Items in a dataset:
# # # # #

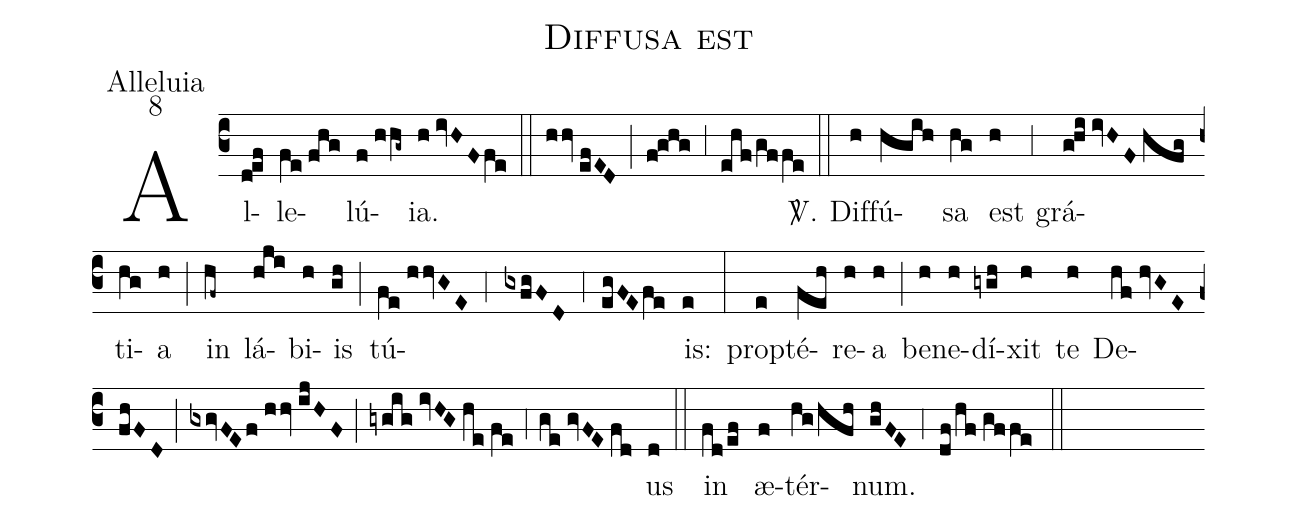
name:Diffusa est;
office-part:Alleluia;
mode:8;
%%
(c3) Al(d!ef)le(fe//fhg)lú(f//hhg~)ia.(h//ivHF/fe) (::) (hhv//efED) (;) (f!ghg) (;3) (ehf/gffe) <sp>V/</sp>.(::) Dif(h)fú(hgih)sa(hg) est(h) (;3) grá(g!hi//ivHF//hfg)ti(hg)a(h) (;) in(hf~) lá(hji)bi(h)is(gh) (;) tú(fe//hhvGE;4gxfgFD;4egFEfe)is:(e) (:) prop(e)té(feh)re(h)a(h) (;) be(h)ne(h)dí(gygh)xit(h) te(h) De(hf//hvGE//fhFD;gxgvFEf//hhv//ijHF;gygig//ivHG//he//fe;4ge//gvFE//fd)us(d) (::) in(fd/ef) æ(f)tér(hg/hfh)num.(ghFE) (;4) (df/hf//gffe) (::)
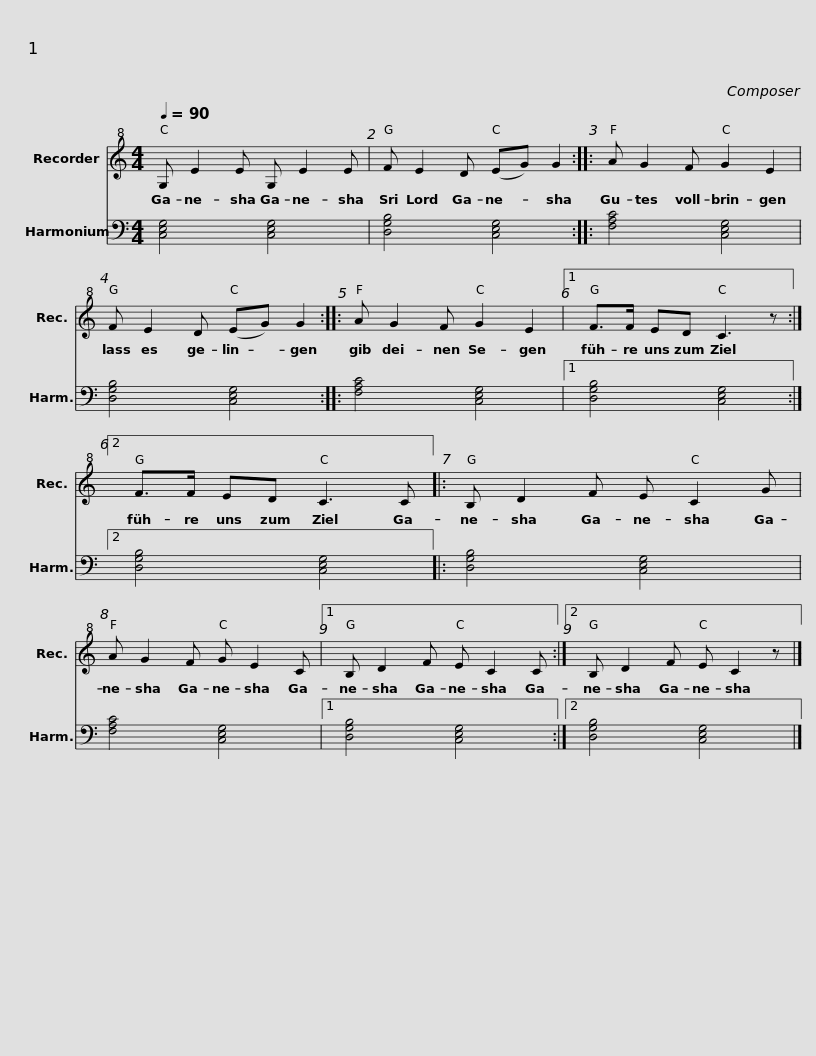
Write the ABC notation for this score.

X:1
%%score 1 2
L:1/8
Q:1/4=90
M:4/4
I:linebreak $
K:C
V:1 treble+8
V:2 bass
V:1
 G, E2 E G, E2 E | F E2 D (EG) G2 ::$ A G2 F G2 E2 | F E2 D (EG) G2 ::$ A G2 F G2 E2 |1 %5
 F>F ED C3 z :|2 F>F ED C3 C |:$ B, D2 F E C2 G | A G2 F G E2 C |1 B, D2 F E C2 C :|2$ %10
 B, D2 F E C2 z |] %11
V:2
 [C,E,G,]4 [C,E,G,]4 | [D,G,B,]4 [C,E,G,]4 ::$ [F,A,C]4 [C,E,G,]4 | [D,G,B,]4 [C,E,G,]4 ::$ [F,A,C]4 [C,E,G,]4 |1 %5
 [D,G,B,]4 [C,E,G,]4 :|2 [D,G,B,]4 [C,E,G,]4 |:$ [D,G,B,]4 [C,E,G,]4 | [F,A,C]4 [C,E,G,]4 |1 [D,G,B,]4 [C,E,G,]4 :|2$ %10
 [D,G,B,]4 [C,E,G,]4 |] %11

# # # # #

Exercise description: Render the material from its first line through the line containing "Write the ABC notation for this score." as a Markdown table with the columns Row and Line. Put each line in its own numbered row, and omit the pictures and any blank lines.

Final answer:
| Row | Line |
|---|---|
| 1 | name:Diffusa est; |
| 2 | office-part:Alleluia; |
| 3 | mode:8; |
| 4 | %% |
| 5 | (c3) Al(d!ef)le(fe//fhg)lú(f//hhg~)ia.(h//ivHF/fe) (::) (hhv//efED) (;) (f!ghg) (;3) (ehf/gffe) <sp>V/</sp>.(::) Dif(h)fú(hgih)sa(hg) est(h) (;3) grá(g!hi//ivHF//hfg)ti(hg)a(h) (;) in(hf~) lá(hji)bi(h)is(gh) (;) tú(fe//hhvGE;4gxfgFD;4egFEfe)is:(e) (:) prop(e)té(feh)re(h)a(h) (;) be(h)ne(h)dí(gygh)xit(h) te(h) De(hf//hvGE//fhFD;gxgvFEf//hhv//ijHF;gygig//ivHG//he//fe;4ge//gvFE//fd)us(d) (::) in(fd/ef) æ(f)tér(hg/hfh)num.(ghFE) (;4) (df/hf//gffe) (::) |
| 6 | Write the ABC notation for this score. |